Variant Creutzfeldt-Jakob Disease (vCJD)


Variant Creutzfeldt-Jakob disease (vCJD) is a prion disease, a rare and severe disorder that damages the brain. The emerging disease is linked to infections of humans by bovine spongiform encephalopathy (BSE), or mad cow disease.


Since first reported in Great Britain in 1996, about 177 cases occurred in Great Britain through 2014. There were 27 cases in France, and others in Europe and North America. Variant CJD usually affects younger people, averaging 28 years old. The classic form of CJD usually affects people around 68 years old. The age range of people affected by vCJD is from about 14 years old to 74 years old. The number of U.K. cases of vCJD peaked in 2000 at 28 for the year, but then lowered each year through 2008 to only two cases per year. The National CJD Research and Surveillance Unit in Edinburgh, United Kingdom, reported in 2017 that 178 people around the world had died from confirmed or probable vCJD.

Only four cases of the disease had been reported in the United States as of mid-2017. According to the Centers for Disease Control and Prevention (CDC), the most recent case reported (as of spring 2017) was confirmed in October 2014 in Texas. The infected person died of the disease. However, investigation of the disease determined that the person most likely acquired vCJD abroad, as is true of the other three U.S. cases of the disease.


Northrhine-Westphalia's Minister for Health, Baerbel Hoehn, left, participates at a new mad cow disease test in a meat market in Muelheim, Germany, Tuesday Nov. 14, 2000.

Northrhine-Westphalia's Minister for Health, Baerbel Hoehn, left, participates at a new mad cow disease test in a meat market in Muelheim, Germany, Tuesday Nov. 14, 2000. Butchers now can check their beef in the slaughterhouse before they sell it to the customers. The test-kit costs about 40 Euro (50 Dollars). The increase in reported cases of the human form of mad cow disease, new variant of Creutzfeldt-Jacob Disease in France has again livened up the dispute over the export ban of British and French beef in Germany. Butcher, right, is unidentified.
(AP Photo/Martin Meissner)

People get vCJD from eating meat that is contaminated with BSE. The time lapse between exposure to BSE and development of vCJD symptoms (or incubation period) is estimated to be 11 or 12 years.

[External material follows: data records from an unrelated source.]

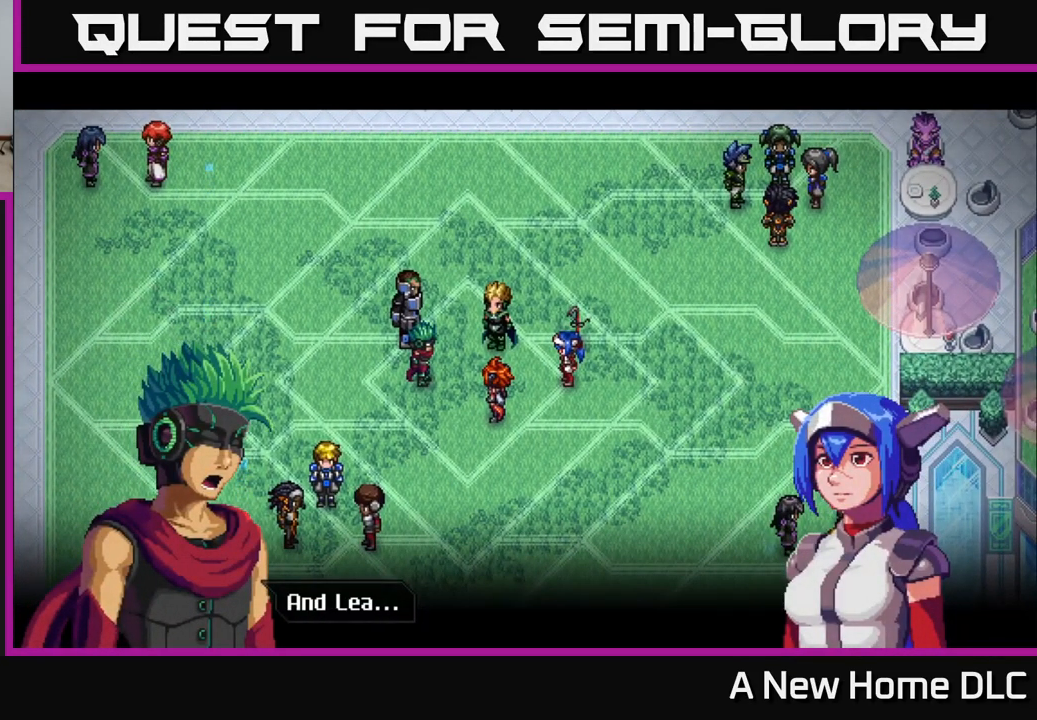
{"buttons": [], "left_stick": "center", "right_stick": "center", "events": [[34, "A", "down"], [167, "A", "up"]]}
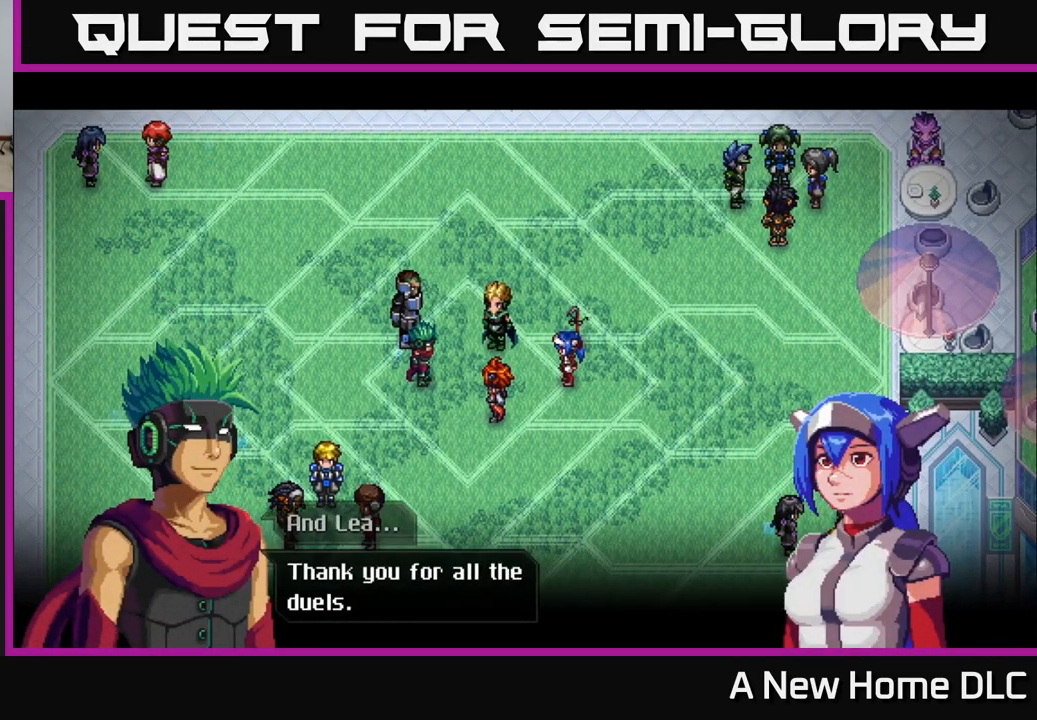
{"buttons": [], "left_stick": "center", "right_stick": "center", "events": []}
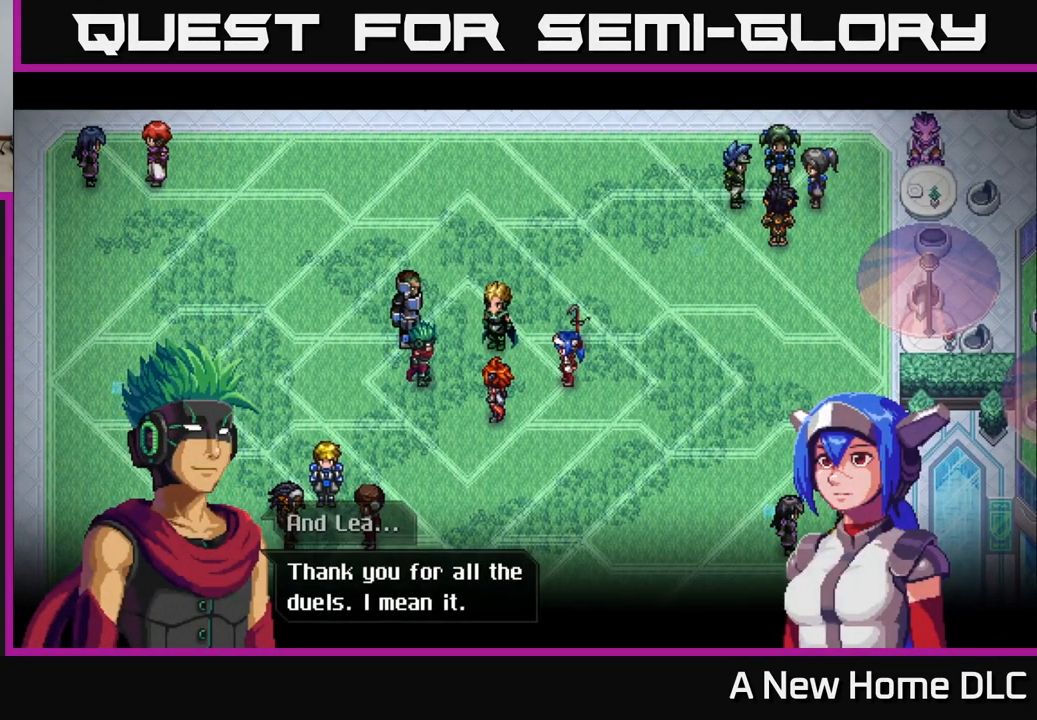
{"buttons": [], "left_stick": "center", "right_stick": "center", "events": [[167, "A", "down"], [317, "A", "up"]]}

Bovine spongiform encephalopathy

The condition labeled mad cow disease affects the central nervous system of cattle. Research has shown that BSE does not transmit from one cow to another by contact or proximity. Instead, BSE occurs when a cow eats feed containing protein supplements made from infected cows. This is possible because parts of slaughtered cows can go into human food and other parts into animal feed. Nerve tissue from an infected cow can make its way into animal feed, and rarely into beef products eaten by people. The first case in the United States occurred in late 2003, when BSE was found in a dairy cow in Washington. However, the cow had been imported from Canada.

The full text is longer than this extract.